Using the listing below, return every line that includes "MzAxMjYyMzkwOA".
···
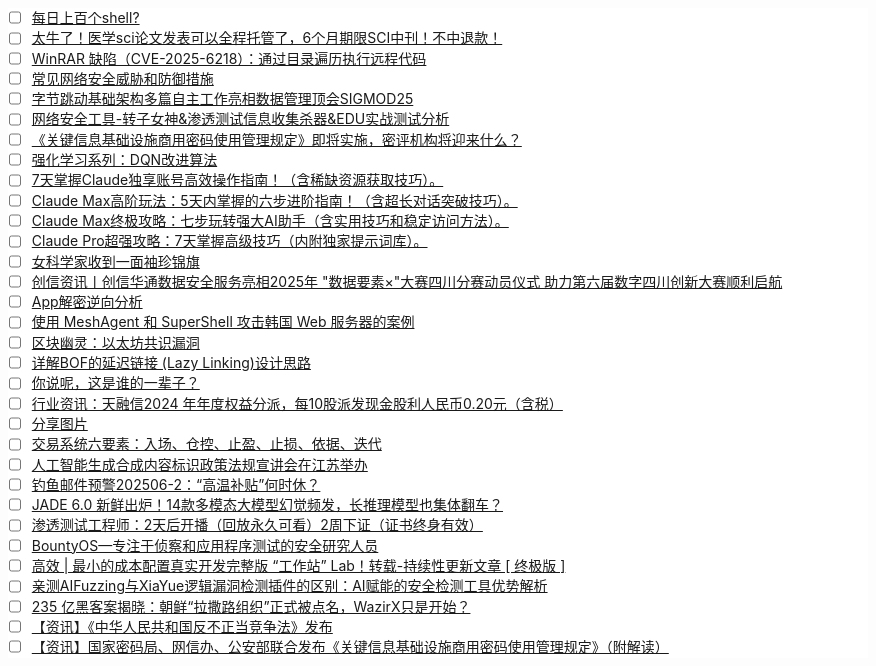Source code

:   - [ ] [每日上百个shell?](https://mp.weixin.qq.com/s?__biz=MzAwMjQ2NTQ4Mg==&mid=2247499557&idx=1&sn=1fbff0f90c8eda10c0d25bf2c6ed729b)
  - [ ] [太牛了！医学sci论文发表可以全程托管了，6个月期限SCI中刊！不中退款！](https://mp.weixin.qq.com/s?__biz=MzAwMjQ2NTQ4Mg==&mid=2247499557&idx=2&sn=1dd686f2d889e1dd68fd3e5011148364)
  - [ ] [WinRAR 缺陷（CVE-2025-6218）：通过目录遍历执行远程代码](https://mp.weixin.qq.com/s?__biz=Mzg2NTk4MTE1MQ==&mid=2247487516&idx=1&sn=0022a5911bd065644f71a5821e3a10df)
  - [ ] [常见网络安全威胁和防御措施](https://mp.weixin.qq.com/s?__biz=Mzg4MTg0MjQ5OA==&mid=2247488606&idx=1&sn=c77b8de59d5e6d94a7242e8bb9a2fea9)
  - [ ] [字节跳动基础架构多篇自主工作亮相数据管理顶会SIGMOD25](https://mp.weixin.qq.com/s?__biz=MzI1MzYzMjE0MQ==&mid=2247515006&idx=1&sn=0f018f8ceb47590696d05592ba1915bf)
  - [ ] [网络安全工具-转子女神&渗透测试信息收集杀器&EDU实战测试分析](https://mp.weixin.qq.com/s?__biz=Mzk0Mzc1MTI2Nw==&mid=2247492213&idx=1&sn=c492f92a08edddceab22bcd12a1fb61c)
  - [ ] [《关键信息基础设施商用密码使用管理规定》即将实施，密评机构将迎来什么？](https://mp.weixin.qq.com/s?__biz=MzAwMTU3NTcwMg==&mid=2650274935&idx=1&sn=bfc889a9f074c3895899b96c0d15110b)
  - [ ] [强化学习系列：DQN改进算法](https://mp.weixin.qq.com/s?__biz=MzU5MjI1NTY1Mg==&mid=2247485027&idx=1&sn=681168183caeafd660f055a0a438ec7e)
  - [ ] [7天掌握Claude独享账号高效操作指南！（含稀缺资源获取技巧）。](https://mp.weixin.qq.com/s?__biz=MzU4MzM4MzQ1MQ==&mid=2247508120&idx=1&sn=8c80f92bd88bc5d23e2647bf5df66ff6)
  - [ ] [Claude Max高阶玩法：5天内掌握的六步进阶指南！（含超长对话突破技巧）。](https://mp.weixin.qq.com/s?__biz=MzU4MzM4MzQ1MQ==&mid=2247508120&idx=2&sn=d5f7c05fb5479d51f0feff5a51553f65)
  - [ ] [Claude Max终极攻略：七步玩转强大AI助手（含实用技巧和稳定访问方法）。](https://mp.weixin.qq.com/s?__biz=MzU4MzM4MzQ1MQ==&mid=2247508120&idx=3&sn=55cefa74d149b475a4fecfe8d45840e6)
  - [ ] [Claude Pro超强攻略：7天掌握高级技巧（内附独家提示词库）。](https://mp.weixin.qq.com/s?__biz=MzU4MzM4MzQ1MQ==&mid=2247508120&idx=4&sn=be140aaec9b0825fcf96c6f1079f8fb5)
  - [ ] [女科学家收到一面袖珍锦旗](https://mp.weixin.qq.com/s?__biz=MzUzMjQyMDE3Ng==&mid=2247488402&idx=1&sn=f71e556e3caa134fb3fb9d320c007c95)
  - [ ] [创信资讯丨创信华通数据安全服务亮相2025年 \"数据要素×\"大赛四川分赛动员仪式 助力第六届数字四川创新大赛顺利启航](https://mp.weixin.qq.com/s?__biz=MzUxNTQxMzUxMw==&mid=2247525853&idx=1&sn=e05f66934437281049ed5794f3345124)
  - [ ] [App解密逆向分析](https://mp.weixin.qq.com/s?__biz=MzUyODkwNDIyMg==&mid=2247550594&idx=1&sn=479e29631bd4a441bf79283db775d16a)
  - [ ] [使用 MeshAgent 和 SuperShell 攻击韩国 Web 服务器的案例](https://mp.weixin.qq.com/s?__biz=MzAxMjYyMzkwOA==&mid=2247531421&idx=1&sn=30bf8f8637a8f98ffa3b3d4a87852750)
  - [ ] [区块幽灵：以太坊共识漏洞](https://mp.weixin.qq.com/s?__biz=MzAxMjYyMzkwOA==&mid=2247531421&idx=2&sn=1d5a42294204b71b9c78d6eeb6e30e77)
  - [ ] [详解BOF的延迟链接 (Lazy Linking)设计思路](https://mp.weixin.qq.com/s?__biz=MzI1MDA1MjcxMw==&mid=2649908428&idx=1&sn=dc5bae00bd9bac120fb43f9901c043f9)
  - [ ] [你说呢，这是谁的一辈子？](https://mp.weixin.qq.com/s?__biz=Mzk0NzQxNzY2OQ==&mid=2247489570&idx=1&sn=ff49455d1ccc86c287eabc60d37c86ba)
  - [ ] [行业资讯：天融信2024 年年度权益分派，每10股派发现金股利人民币0.20元（含税）](https://mp.weixin.qq.com/s?__biz=MzUzNjkxODE5MA==&mid=2247491538&idx=1&sn=f83565cd2d020cbd0de5b0f6aa8d752e)
  - [ ] [分享图片](https://mp.weixin.qq.com/s?__biz=MzI3Njc1MjcxMg==&mid=2247495753&idx=1&sn=f6b1883808bb12007263f52be714db13)
  - [ ] [交易系统六要素：入场、仓控、止盈、止损、依据、迭代](https://mp.weixin.qq.com/s?__biz=MzIzNzMxMDkxNw==&mid=2247493608&idx=1&sn=7cd109c99650ef8b4fb4a734a7aecba3)
  - [ ] [人工智能生成合成内容标识政策法规宣讲会在江苏举办](https://mp.weixin.qq.com/s?__biz=MzA3ODE0NDA4MA==&mid=2649402447&idx=1&sn=66b9d68a87016b38bec88c735e8a928f)
  - [ ] [钓鱼邮件预警202506-2：“高温补贴”何时休？](https://mp.weixin.qq.com/s?__biz=MzkxMjY3MTI4Mg==&mid=2247485068&idx=1&sn=9360f474752ae7322ade085a5d4c75a1)
  - [ ] [JADE 6.0 新鲜出炉！14款多模态大模型幻觉频发，长推理模型也集体翻车？](https://mp.weixin.qq.com/s?__biz=MzU4NzUxOTI0OQ==&mid=2247495368&idx=1&sn=4280dd19d32ddff81b89e630fa80c7b5)
  - [ ] [渗透测试工程师：2天后开播（回放永久可看）2周下证（证书终身有效）](https://mp.weixin.qq.com/s?__biz=MjM5OTk4MDE2MA==&mid=2655285066&idx=1&sn=c1fd57040bc410832907267acd1475fc)
  - [ ] [BountyOS—专注于侦察和应用程序测试的安全研究人员](https://mp.weixin.qq.com/s?__biz=MzU5Njg5NzUzMw==&mid=2247491417&idx=1&sn=9c9403af083b1c21673a46f90461b3f6)
  - [ ] [高效 | 最小的成本配置真实开发完整版 “工作站” Lab！转载-持续性更新文章  [ 终极版 ]](https://mp.weixin.qq.com/s?__biz=MzU5Njg5NzUzMw==&mid=2247491408&idx=1&sn=2fa0cc0830a86e268798e21a92461ca3)
  - [ ] [亲测AIFuzzing与XiaYue逻辑漏洞检测插件的区别：AI赋能的安全检测工具优势解析](https://mp.weixin.qq.com/s?__biz=MjM5NDUxMTI2NA==&mid=2247485168&idx=1&sn=ccdbf7b18e4e2300a6fa0d4f9aafd306)
  - [ ] [235 亿黑客案揭晓：朝鲜“拉撒路组织”正式被点名，WazirX只是开始？](https://mp.weixin.qq.com/s?__biz=Mzg3OTYxODQxNg==&mid=2247486357&idx=1&sn=ba24f8932609d93f4cec8d297938f6a5)
  - [ ] [【资讯】《中华人民共和国反不正当竞争法》发布](https://mp.weixin.qq.com/s?__biz=MzU1NDY3NDgwMQ==&mid=2247553644&idx=1&sn=19f7c5e2667b5dca5e2f7ec0d0c01c13)
  - [ ] [【资讯】国家密码局、网信办、公安部联合发布《关键信息基础设施商用密码使用管理规定》（附解读）](https://mp.weixin.qq.com/s?__biz=MzU1NDY3NDgwMQ==&mid=2247553644&idx=2&sn=b4361ca8d077fb6941b07bae66ece0a5)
···
## [Answer section]
  - [ ] [使用 MeshAgent 和 SuperShell 攻击韩国 Web 服务器的案例](https://mp.weixin.qq.com/s?__biz=MzAxMjYyMzkwOA==&mid=2247531421&idx=1&sn=30bf8f8637a8f98ffa3b3d4a87852750)
  - [ ] [区块幽灵：以太坊共识漏洞](https://mp.weixin.qq.com/s?__biz=MzAxMjYyMzkwOA==&mid=2247531421&idx=2&sn=1d5a42294204b71b9c78d6eeb6e30e77)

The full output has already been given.